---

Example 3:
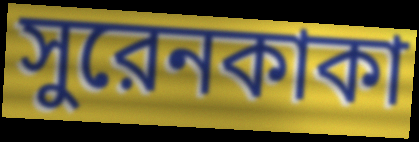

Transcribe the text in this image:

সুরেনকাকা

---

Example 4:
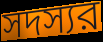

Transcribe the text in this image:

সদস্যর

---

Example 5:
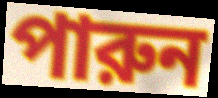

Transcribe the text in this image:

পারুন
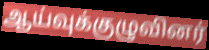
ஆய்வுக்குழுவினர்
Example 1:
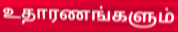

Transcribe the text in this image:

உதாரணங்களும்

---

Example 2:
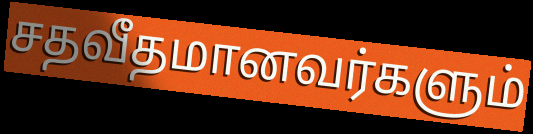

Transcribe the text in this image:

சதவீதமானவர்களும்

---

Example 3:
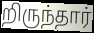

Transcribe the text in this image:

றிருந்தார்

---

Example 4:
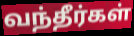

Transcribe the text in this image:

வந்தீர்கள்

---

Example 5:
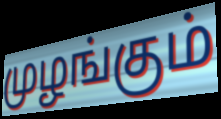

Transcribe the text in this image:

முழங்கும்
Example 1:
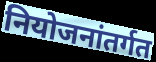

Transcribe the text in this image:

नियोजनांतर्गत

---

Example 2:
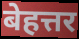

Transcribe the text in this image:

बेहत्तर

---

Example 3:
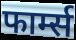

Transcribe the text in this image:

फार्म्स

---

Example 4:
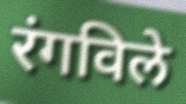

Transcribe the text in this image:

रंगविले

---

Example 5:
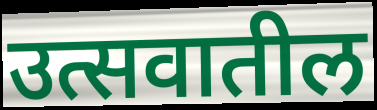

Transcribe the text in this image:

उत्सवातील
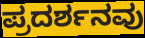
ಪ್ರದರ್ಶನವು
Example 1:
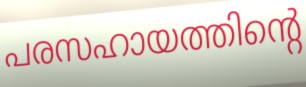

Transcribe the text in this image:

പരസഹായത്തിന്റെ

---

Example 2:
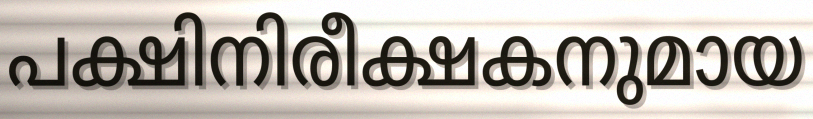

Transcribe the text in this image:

_EXERCISE GOAL_
Reproduce the material above in full, images excluded.

_EXERCISE ANSWER_
---

Example 3:

Transcribe the text in this image:

সুরেনকাকা

---

Example 4:

Transcribe the text in this image:

সদস্যর

---

Example 5:

Transcribe the text in this image:

পারুন
ஆய்வுக்குழுவினர்
Example 1:

Transcribe the text in this image:

உதாரணங்களும்

---

Example 2:

Transcribe the text in this image:

சதவீதமானவர்களும்

---

Example 3:

Transcribe the text in this image:

றிருந்தார்

---

Example 4:

Transcribe the text in this image:

வந்தீர்கள்

---

Example 5:

Transcribe the text in this image:

முழங்கும்
Example 1:

Transcribe the text in this image:

नियोजनांतर्गत

---

Example 2:

Transcribe the text in this image:

बेहत्तर

---

Example 3:

Transcribe the text in this image:

फार्म्स

---

Example 4:

Transcribe the text in this image:

रंगविले

---

Example 5:

Transcribe the text in this image:

उत्सवातील
ಪ್ರದರ್ಶನವು
Example 1:

Transcribe the text in this image:

പരസഹായത്തിന്റെ

---

Example 2:

Transcribe the text in this image:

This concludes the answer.